Wild Force Chariot
I got this bootleg on the same shopping trip that yeilded the Spider Man Adventure hero. However, while the Spider Man was out in the open on a street corner, this one was harder to find.
Bored and looking to score (a bootleg), I wandered in and out of shops in chinatown. Some stores had toys hanging from pegs outside, others just had festive paper lanterns dangling from fading awnings. In between a fish market and a bag shop, a small shop caught my eye. Did I just see what I thought I saw?
Dan and I went in and my bootleg sense was tingling. I was led around by a strange force until we saw them hanging on pegs.
Bootleg Soul of Chogokin Dancouga toys, labeled “Wild Force Chariot”.
I wanted one, and Dan wanted one, so we began haggling with the old Chinese lady working there. $25 each she said…. too much. How about if we bought both? Anything?
I think we knocked a few bucks off the total but it took a while – she drove a hard bargain. Were these worth $25 each? Hell, the discovery alone was worth it.
Dan tore his open back at the hotel, but I must resist. I must open mine in a controlled environment, somewhere where I can document it in all of its bootleg craziness.
So I waited. And waited. Eight months later I finally get the chance to open it.
The verdict? It’s terrible. But in a wonderful kind of way.
Packaging
If the idea of a bootleg is to make a cheap knock off of the original item, why make the cards so damn big? This card is easily 20 inches tall, twice the size of the figure? Cut that in half and bootleggers can save a ton of trees.
But I digress – back to the package.

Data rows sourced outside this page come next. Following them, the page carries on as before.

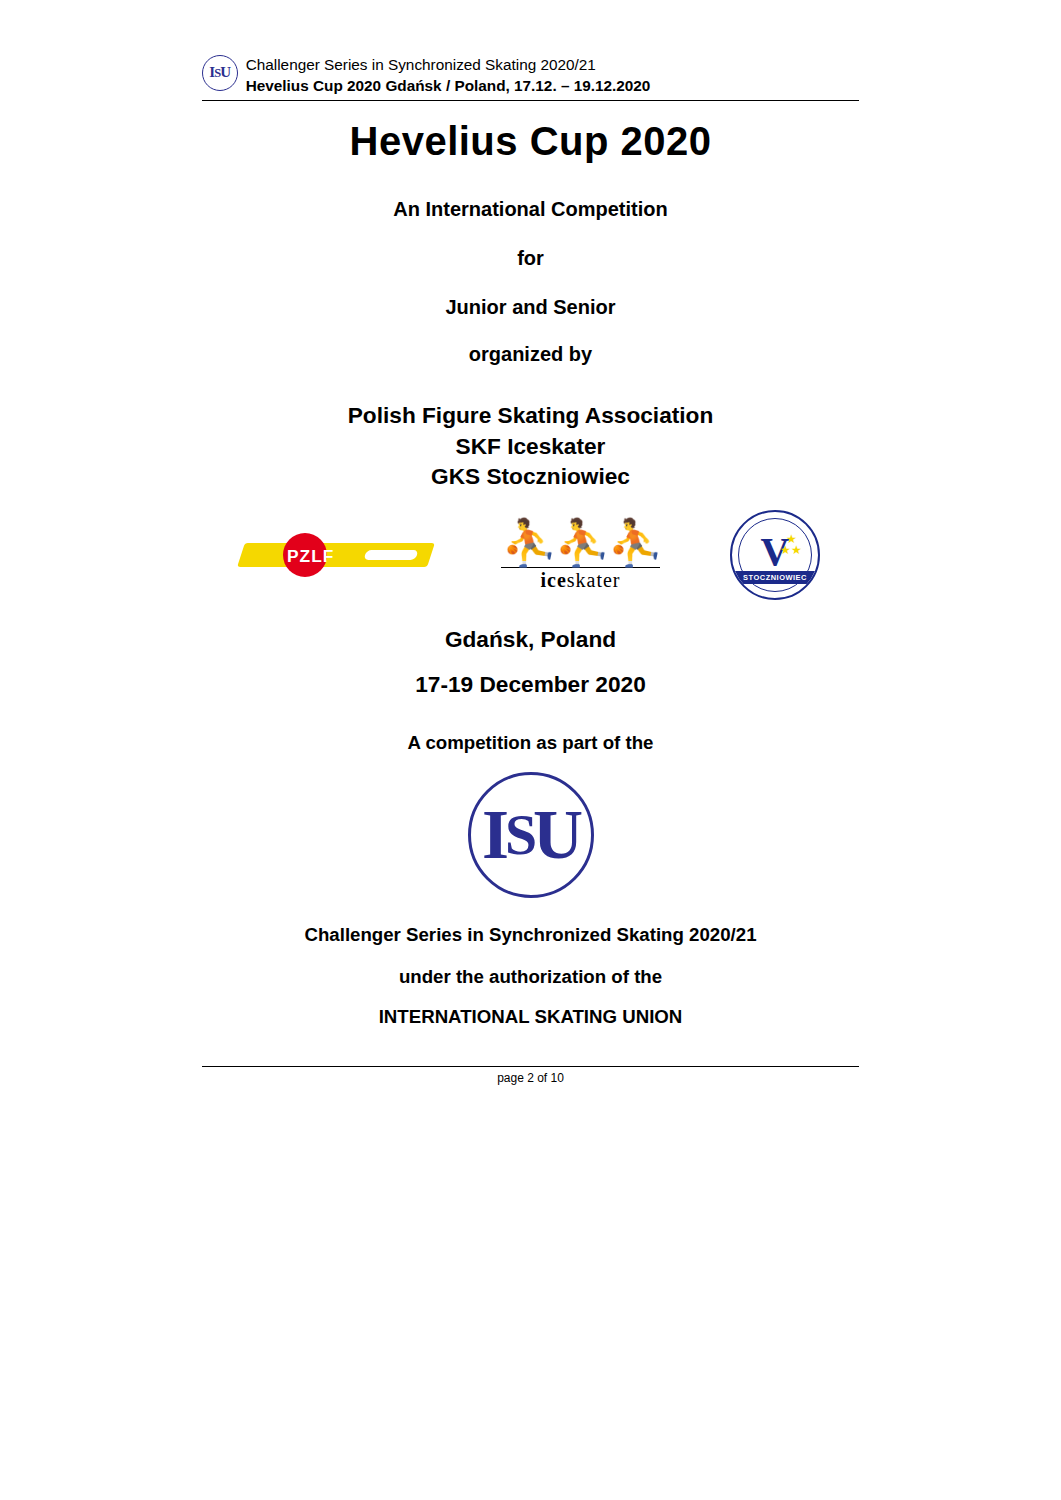ISU
Challenger Series in Synchronized Skating 2020/21
Hevelius Cup 2020 Gdańsk / Poland, 17.12. – 19.12.2020
Hevelius Cup 2020
An International Competition
for
Junior and Senior
organized by
Polish Figure Skating Association
SKF Iceskater
GKS Stoczniowiec
PZLF
⛹⛹⛹
iceskater
V
★
★★
STOCZNIOWIEC
Gdańsk, Poland
17-19 December 2020
A competition as part of the
ISU
Challenger Series in Synchronized Skating 2020/21
under the authorization of the
INTERNATIONAL SKATING UNION
page 2 of 10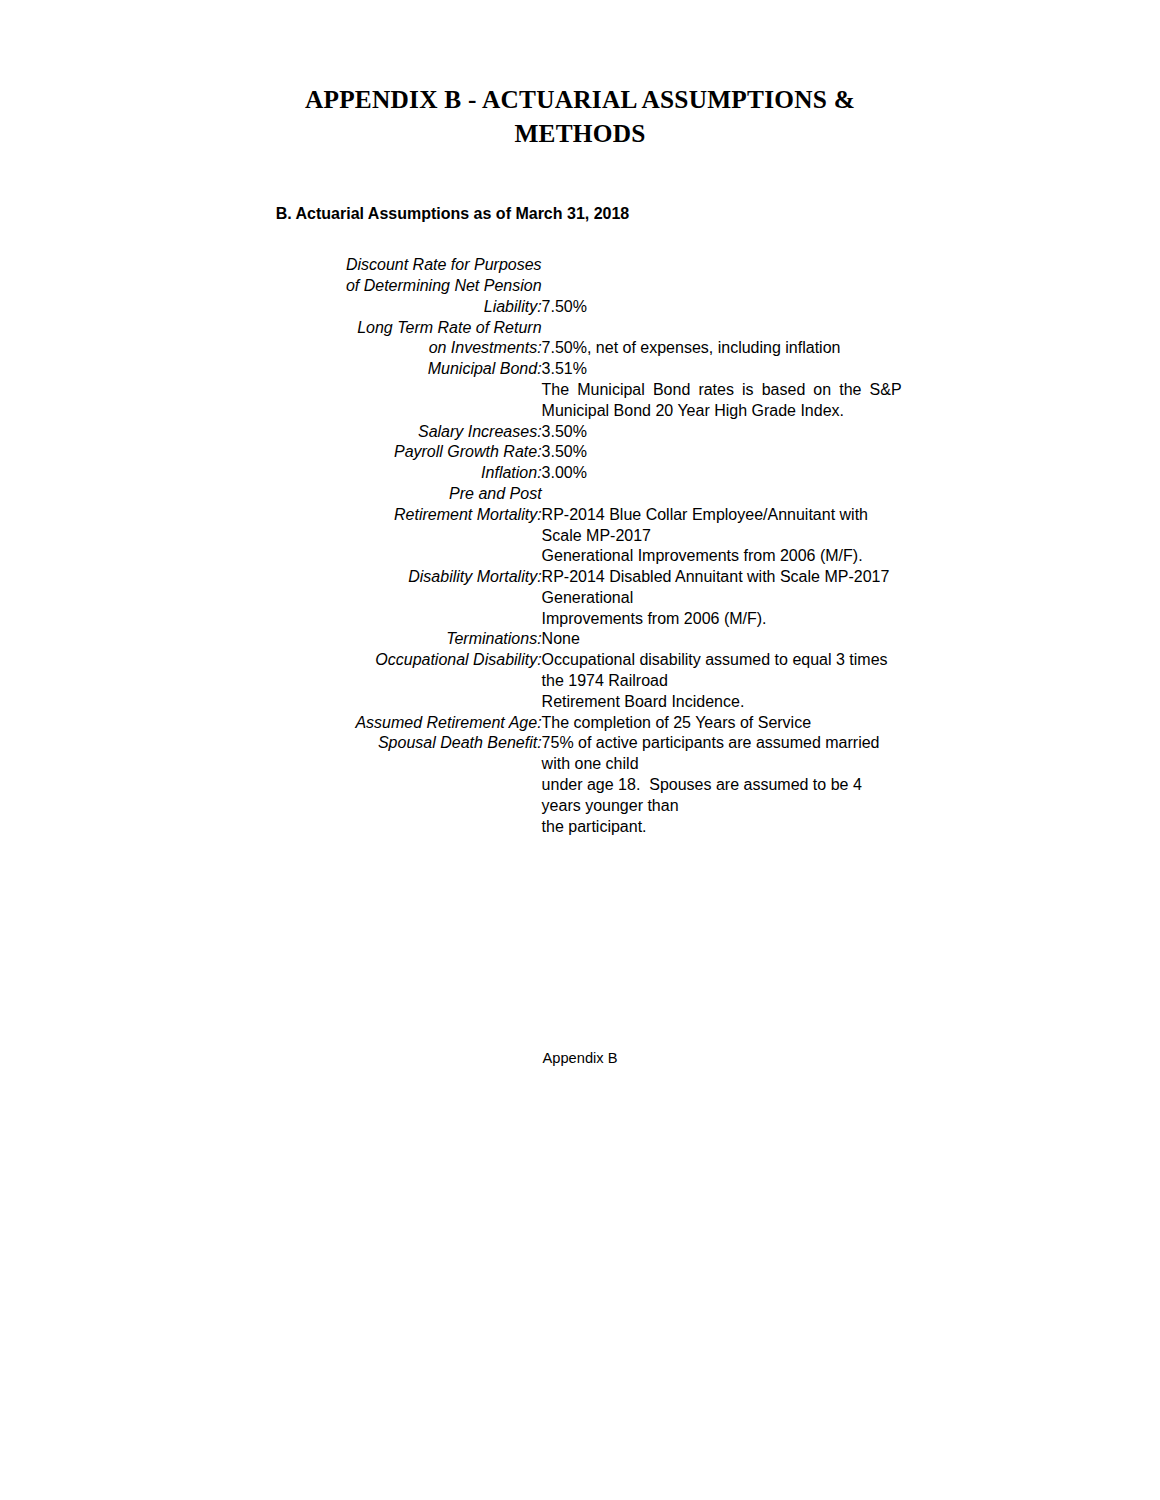APPENDIX B - ACTUARIAL ASSUMPTIONS & METHODS
B. Actuarial Assumptions as of March 31, 2018
| Discount Rate for Purposes of Determining Net Pension Liability: | 7.50% |
| Long Term Rate of Return on Investments: | 7.50%, net of expenses, including inflation |
| Municipal Bond: | 3.51% The Municipal Bond rates is based on the S&P Municipal Bond 20 Year High Grade Index. |
| Salary Increases: | 3.50% |
| Payroll Growth Rate: | 3.50% |
| Inflation: | 3.00% |
| Pre and Post Retirement Mortality: | RP-2014 Blue Collar Employee/Annuitant with Scale MP-2017 Generational Improvements from 2006 (M/F). |
| Disability Mortality: | RP-2014 Disabled Annuitant with Scale MP-2017 Generational Improvements from 2006 (M/F). |
| Terminations: | None |
| Occupational Disability: | Occupational disability assumed to equal 3 times the 1974 Railroad Retirement Board Incidence. |
| Assumed Retirement Age: | The completion of 25 Years of Service |
| Spousal Death Benefit: | 75% of active participants are assumed married with one child under age 18. Spouses are assumed to be 4 years younger than the participant. |
Appendix B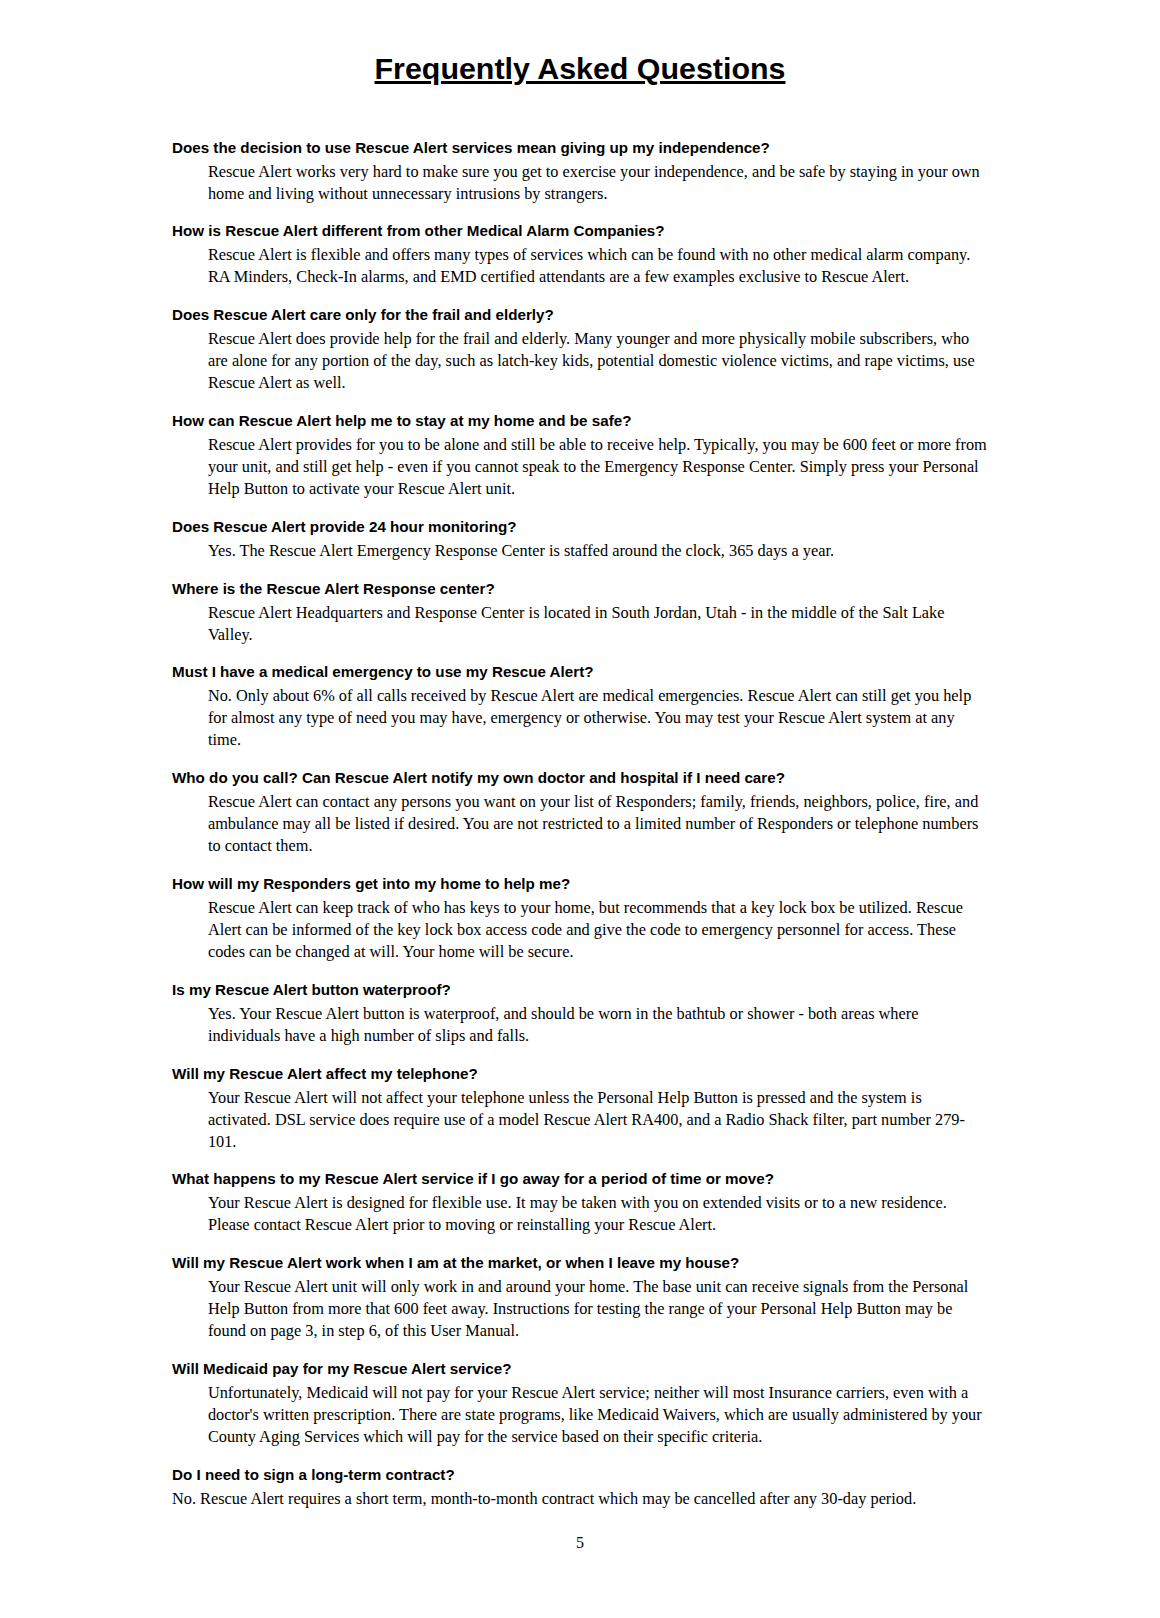Frequently Asked Questions
Does the decision to use Rescue Alert services mean giving up my independence?
Rescue Alert works very hard to make sure you get to exercise your independence, and be safe by staying in your own home and living without unnecessary intrusions by strangers.
How is Rescue Alert different from other Medical Alarm Companies?
Rescue Alert is flexible and offers many types of services which can be found with no other medical alarm company. RA Minders, Check-In alarms, and EMD certified attendants are a few examples exclusive to Rescue Alert.
Does Rescue Alert care only for the frail and elderly?
Rescue Alert does provide help for the frail and elderly. Many younger and more physically mobile subscribers, who are alone for any portion of the day, such as latch-key kids, potential domestic violence victims, and rape victims, use Rescue Alert as well.
How can Rescue Alert help me to stay at my home and be safe?
Rescue Alert provides for you to be alone and still be able to receive help. Typically, you may be 600 feet or more from your unit, and still get help - even if you cannot speak to the Emergency Response Center. Simply press your Personal Help Button to activate your Rescue Alert unit.
Does Rescue Alert provide 24 hour monitoring?
Yes. The Rescue Alert Emergency Response Center is staffed around the clock, 365 days a year.
Where is the Rescue Alert Response center?
Rescue Alert Headquarters and Response Center is located in South Jordan, Utah - in the middle of the Salt Lake Valley.
Must I have a medical emergency to use my Rescue Alert?
No. Only about 6% of all calls received by Rescue Alert are medical emergencies. Rescue Alert can still get you help for almost any type of need you may have, emergency or otherwise. You may test your Rescue Alert system at any time.
Who do you call? Can Rescue Alert notify my own doctor and hospital if I need care?
Rescue Alert can contact any persons you want on your list of Responders; family, friends, neighbors, police, fire, and ambulance may all be listed if desired. You are not restricted to a limited number of Responders or telephone numbers to contact them.
How will my Responders get into my home to help me?
Rescue Alert can keep track of who has keys to your home, but recommends that a key lock box be utilized. Rescue Alert can be informed of the key lock box access code and give the code to emergency personnel for access. These codes can be changed at will. Your home will be secure.
Is my Rescue Alert button waterproof?
Yes. Your Rescue Alert button is waterproof, and should be worn in the bathtub or shower - both areas where individuals have a high number of slips and falls.
Will my Rescue Alert affect my telephone?
Your Rescue Alert will not affect your telephone unless the Personal Help Button is pressed and the system is activated. DSL service does require use of a model Rescue Alert RA400, and a Radio Shack filter, part number 279-101.
What happens to my Rescue Alert service if I go away for a period of time or move?
Your Rescue Alert is designed for flexible use. It may be taken with you on extended visits or to a new residence. Please contact Rescue Alert prior to moving or reinstalling your Rescue Alert.
Will my Rescue Alert work when I am at the market, or when I leave my house?
Your Rescue Alert unit will only work in and around your home. The base unit can receive signals from the Personal Help Button from more that 600 feet away. Instructions for testing the range of your Personal Help Button may be found on page 3, in step 6, of this User Manual.
Will Medicaid pay for my Rescue Alert service?
Unfortunately, Medicaid will not pay for your Rescue Alert service; neither will most Insurance carriers, even with a doctor's written prescription. There are state programs, like Medicaid Waivers, which are usually administered by your County Aging Services which will pay for the service based on their specific criteria.
Do I need to sign a long-term contract?
No. Rescue Alert requires a short term, month-to-month contract which may be cancelled after any 30-day period.
5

Wild Force Chariot comes blister-carded on a HUGE backing card. The card features images of the real SOC Dancougar, but the differences are immediately obvious. I like how the bootleggers photoshopped in the bootleg labels onto images of the real toy.
The back of the card features the barely discernible instructions. The warnings are all in Chinese, but a sticker has been placed over a block that has an age warning in Spanish.
Big Moth
Out of the package the toy is already in humanoid mode without the feet animals attached. The toy has been radically simplified, but the transformation is essentially the same. The Big Moth can be transformed into all of his versions – humanoid, tank and animal.
Land Liger and Land Cougar
The two tiger robots are here, and those too are simplified with some awesome decals. Both can also transform from humanoid to vehicle to animal, as well as becoming the feet for Dancougar.
Eagle Fighter
The Eagle fighter, in this case, is totally different. Here it is just a hollow shell, only able to form Dancouga’s head, and a crappy bird mode. Oddly, two Eagle Fighters are included with the bootleg.
Combined!
All the parts combine alright, but the final form is sloppy and unrefined – in other words – typical bootleg quality. The plastic feels like brittle styrene, and the paint applications are messy.
The only included weapon is a gun, and parts of the gun aren’t included. Also omitted is the giant wing that attaches to the back.
No sword either.
So yeah, it’s a pretty horrible toy. But someone had to cover it, to document it, and we are those people.